Catskill is 700,000 acres of camping and fishing, along with 300 miles of walking tracks. Adirondack is even larger – about the size of New Hampshire – and offers extensive areas for rock climbing.[3]

Connecticut’s casinos are nice but don’t offer the type of noteworthy or unforgettable fare that New York conjures up with The Empire State Building and the Statue of Liberty.

The former once was the tallest building in the world from 1931-1972 at 102-stories.[4] The Statue of Liberty is a destination that is defined by freedom and democracy in the United States.

Although not as outdoor-oriented in the same vein as Catskill or Adirondack, New York’s Niagara Falls and Brooklyn Bridge give visitors to “The Big Apple” plenty to take in. The latter provides a great view of Manhattan, while the former is a popular getaway.

Any New York discussion wouldn’t be complete without mentioning the Broadway area. The 40 theaters in the district combined for 1 billion dollars in receipts in 2011.[5]

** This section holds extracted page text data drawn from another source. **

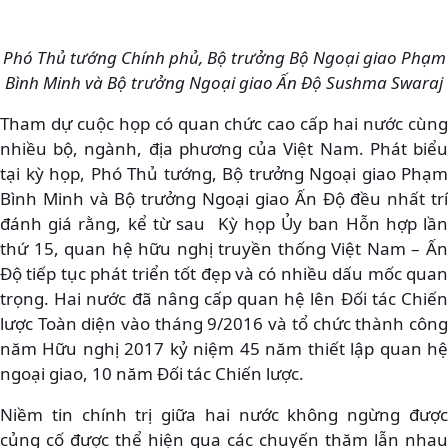
Phó Thủ tướng Chính phủ, Bộ trưởng Bộ Ngoại giao Phạm
Bình Minh và Bộ trưởng Ngoại giao Ấn Độ Sushma Swaraj
Tham dự cuộc họp có quan chức cao cấp hai nước cùng
nhiều bộ, ngành, địa phương của Việt Nam. Phát biểu
tại kỳ họp, Phó Thủ tướng, Bộ trưởng Ngoại giao Phạm
Bình Minh và Bộ trưởng Ngoại giao Ấn Độ đều nhất trí
đánh giá rằng, kể từ sau Kỳ họp Ủy ban Hỗn hợp lần
thứ 15, quan hệ hữu nghị truyền thống Việt Nam – Ấn
Độ tiếp tục phát triển tốt đẹp và có nhiều dấu mốc quan
trọng. Hai nước đã nâng cấp quan hệ lên Đối tác Chiến
lược Toàn diện vào tháng 9/2016 và tổ chức thành công
năm Hữu nghị 2017 kỷ niệm 45 năm thiết lập quan hệ
ngoại giao, 10 năm Đối tác Chiến lược.
Niềm tin chính trị giữa hai nước không ngừng được
củng cố được thể hiện qua các chuyến thăm lẫn nhau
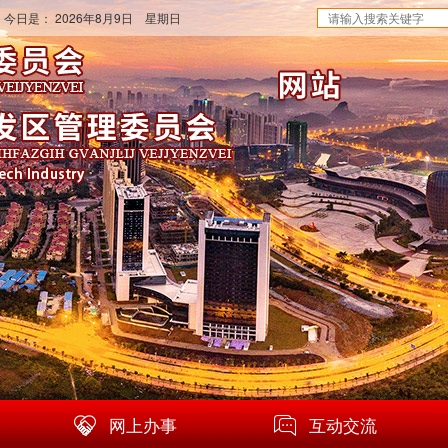
 今日是：
2026年8月9日 星期日
网上办事
互动交流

Connecticut performs admirably in the food and hotel fare, but still not to the extent of New York, which has enough five-star hotels to fill a few pages. The New York food is legendary simply due to the variety the state provides at every turn. The New Haven area of Connecticut mirrors New York in that it offers an array of food choices and was dubbed the food capital of the state.

The Mohegan Sun in Connecticut also is one of the finer hotels within the state, as well as the romantic Mayflower Inn and Spa.

Despite hotels, food and destinations that would rival any state, Connecticut simply can’t keep pace with the all-things to all-people New York.